As the managing principal of the financial consultancy firm Finadium, Josh Galper, told the Financial Times that the growth of the equity swap market at the centre of the Archegos operations developed as the “natural outgrowth” of the Dodd-Frank regulations.

The outcome of this process has been that rather becoming more transparent, the system has become even more opaque. The increased use of financial derivatives means that several banks can provide financing to a single client without other banks being aware of it. Consequently, if a bank thinks it can reduce its exposure by offloading it to another bank it can find that the bank is also exposed to the same fund.
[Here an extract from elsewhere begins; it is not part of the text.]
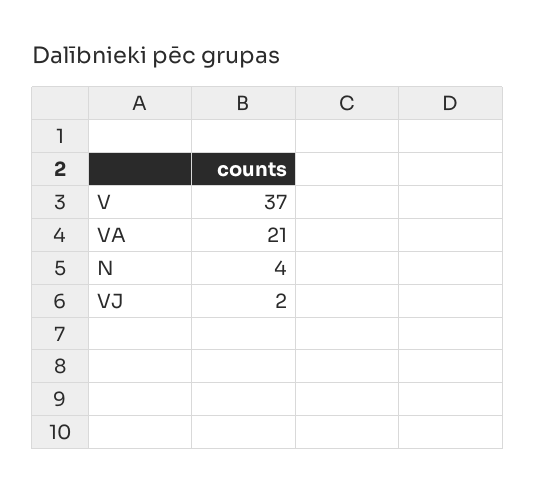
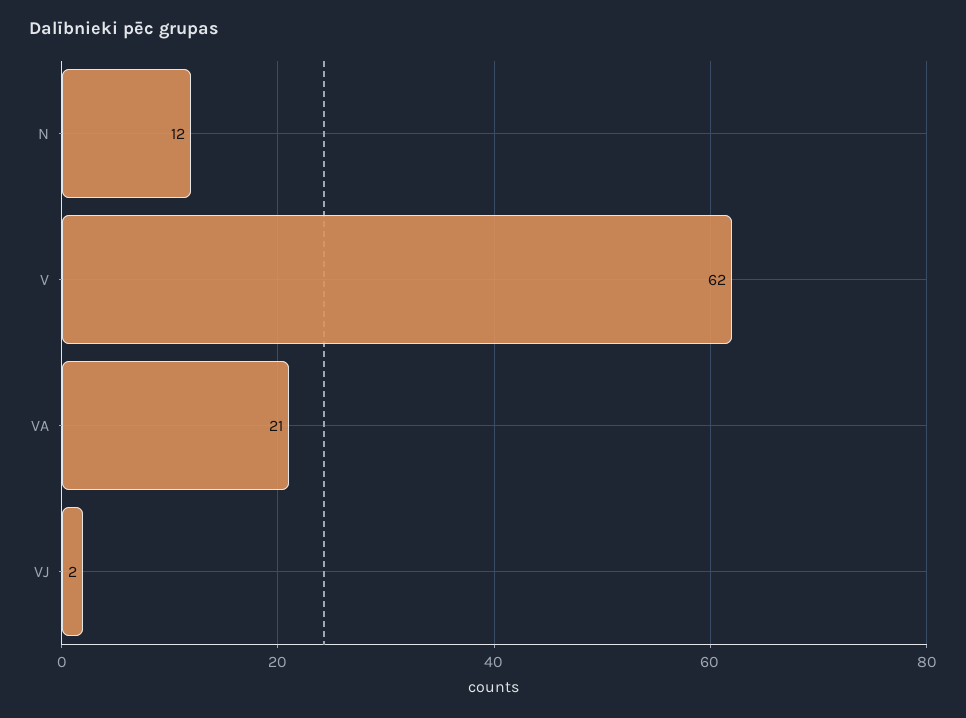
V: 37 -> 62
N: 4 -> 12

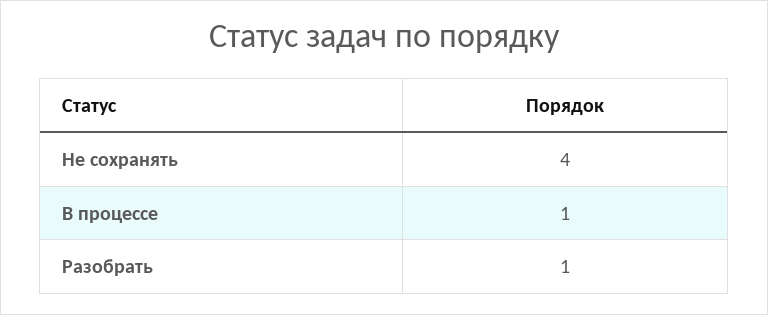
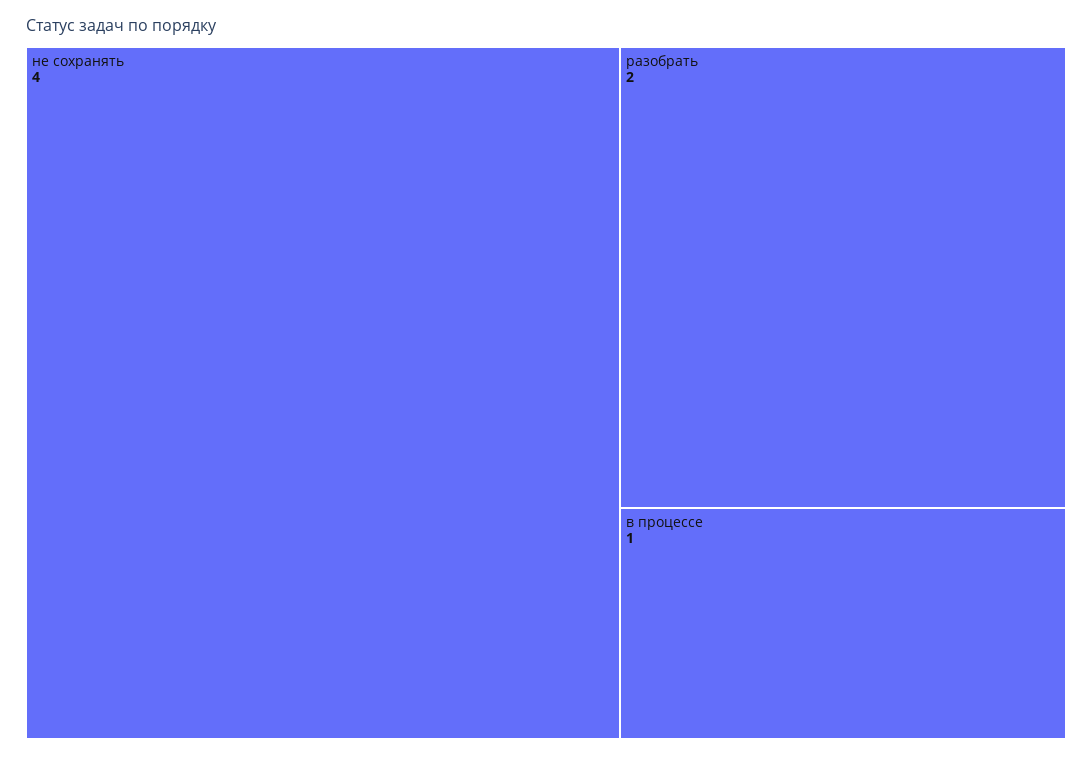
Разобрать: 1 -> 2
The Archegos event is not a one-off isolated incident, but another indication of broader trends. It comes in the wake of the Wirecard debacle last year and Greensill meltdown earlier this year, both of which involved major banks.

Fuelled by the endless supply of money from the banks, used to finance ever-increasing speculation, the entire global financial system is heading at ever greater speed towards a disaster.
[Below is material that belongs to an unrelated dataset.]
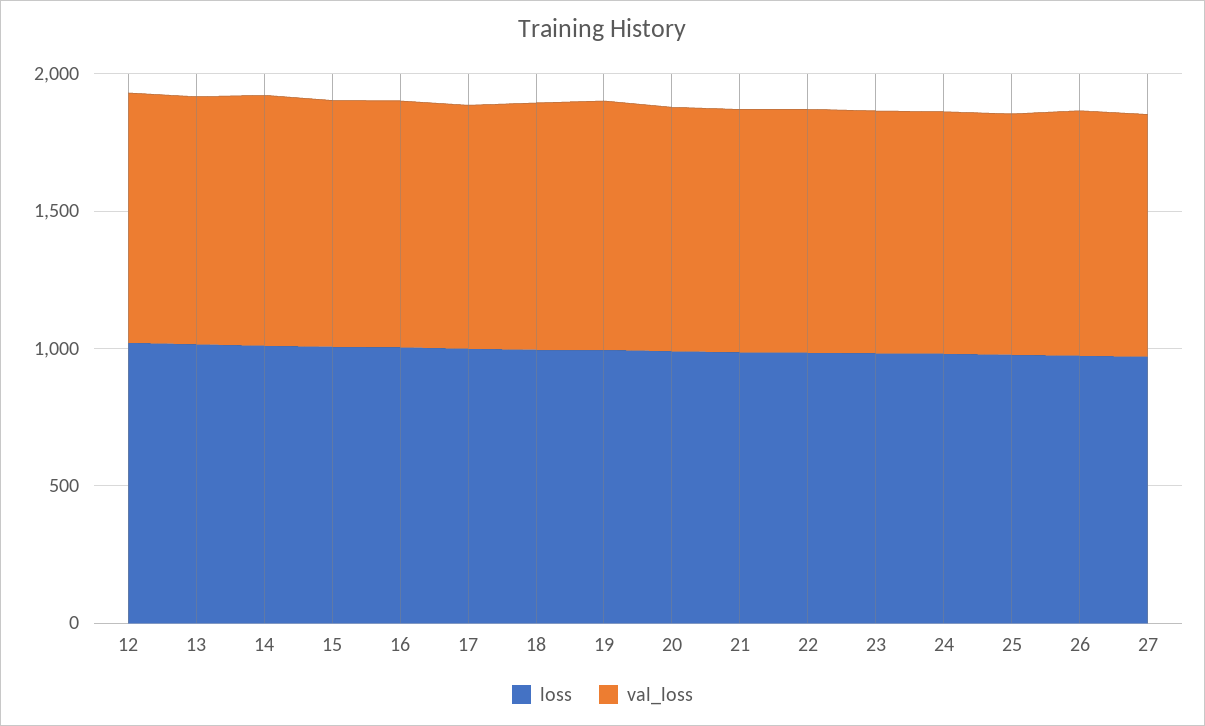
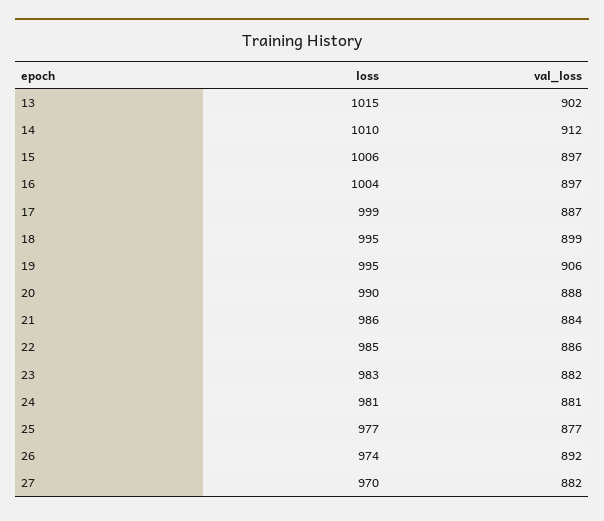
loss, 12: 1000 -> none
val_loss, 12: 900 -> none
One indication of that speed came on Thursday when Wall Street’s S&P 500 index set a new record high of 4000 in the midst of the largest decline in global growth, triggered by the COVID-19 pandemic, since the Great Depression. It took 1227 trading days for the S&P to advance 1000 points from 2000 to 3000, but the advance from 3000 to 4000 was achieved in just 434.

The threat of another financial disaster—the consequences of which will far outstrip the devastation of the 2008 crisis—now hangs over the entire global economy. The answer is not calls for greater regulation to try to contain the explosive contradictions of the financial system for experience has shown that is impossible.

The only viable and realistic perspective is the fight for a socialist program—the taking of political power by the working class, ending the domination of society by the financial oligarchy, and the complete economic reorganisation of society starting with the bringing of the entire financial system into public ownership under democratic control.